Army 'snowflake' ads accused of targeting millennials with the January blues

Keiligh Baker's picture
by Keiligh Baker

British Army adverts aimed at "me me me millennials" which prompted the highest recruitment rates in seven years have been accused of cynically targeting young people with the January blues.

Launched right at the beginning of the year, the army's advertising campaign was titled 'Your army needs you', and saw younger servicemen and women posing with slogans riffing on generally negative stereotypes aimed at the younger generation.

"Phone zombies" had focus, "millennials" had self-belief, "binge gamers" had drive, and "snowflakes" had compassion, all traits which the Army said they wanted in recruits.
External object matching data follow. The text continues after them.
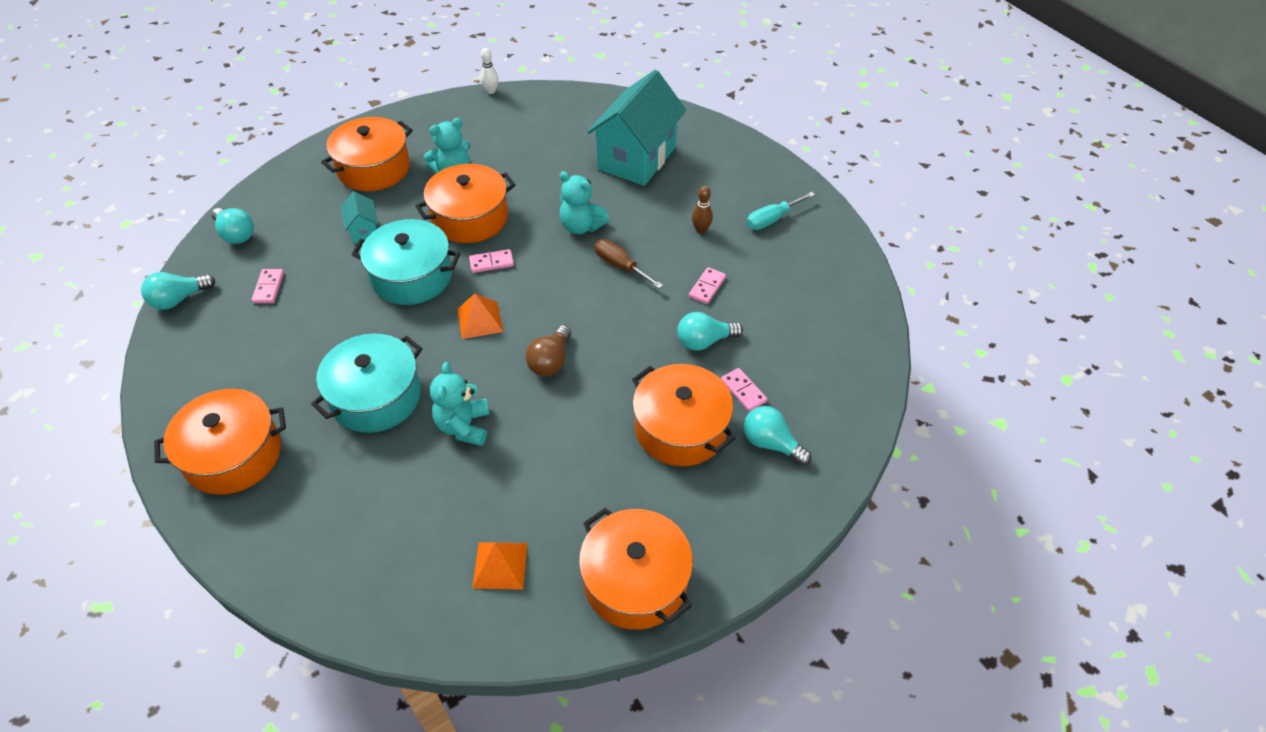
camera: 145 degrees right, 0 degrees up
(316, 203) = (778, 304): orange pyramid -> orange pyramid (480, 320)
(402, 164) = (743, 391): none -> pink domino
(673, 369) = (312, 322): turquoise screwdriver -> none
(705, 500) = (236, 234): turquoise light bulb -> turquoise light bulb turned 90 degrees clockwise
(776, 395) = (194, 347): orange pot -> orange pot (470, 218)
Following the campaign release Q1 2019 is on track to see the highest rates of applications since the British Army outsourced their recruitment activity to Capita seven years ago.

Compared with the same period in 2018, figures show there will be at least 1,000 more sign-ups.

In January, website visits were up 78%, with 1.5 million people visiting the British Army website. In fact, the day the 'Your army needs you' posters were launched, the website received the highest number of registrations in 12 months.

But now, a briefing document seen by the Guardian shows that strategists behind the “Your army needs you” campaign factored in that it would be seen by young people at a time when they were experiencing the “January blues”.

Charlotte Cooper, UK research and campaign officer at Child Soldiers International, said: “This advertising campaign’s targeting of young audiences feeling the ‘January blues’ is another example of how the army tries to exploit young people’s emotional vulnerability to drive recruitment, instead of encouraging a fully informed, mature and rational decision over a potentially life-changing commitment.

“The snowflake campaign tried to present a new side to the army, but this advertising brief shows the same old story: young people with the fewest options being mis-sold a one-sided view of military life as the magic ticket to a better life.”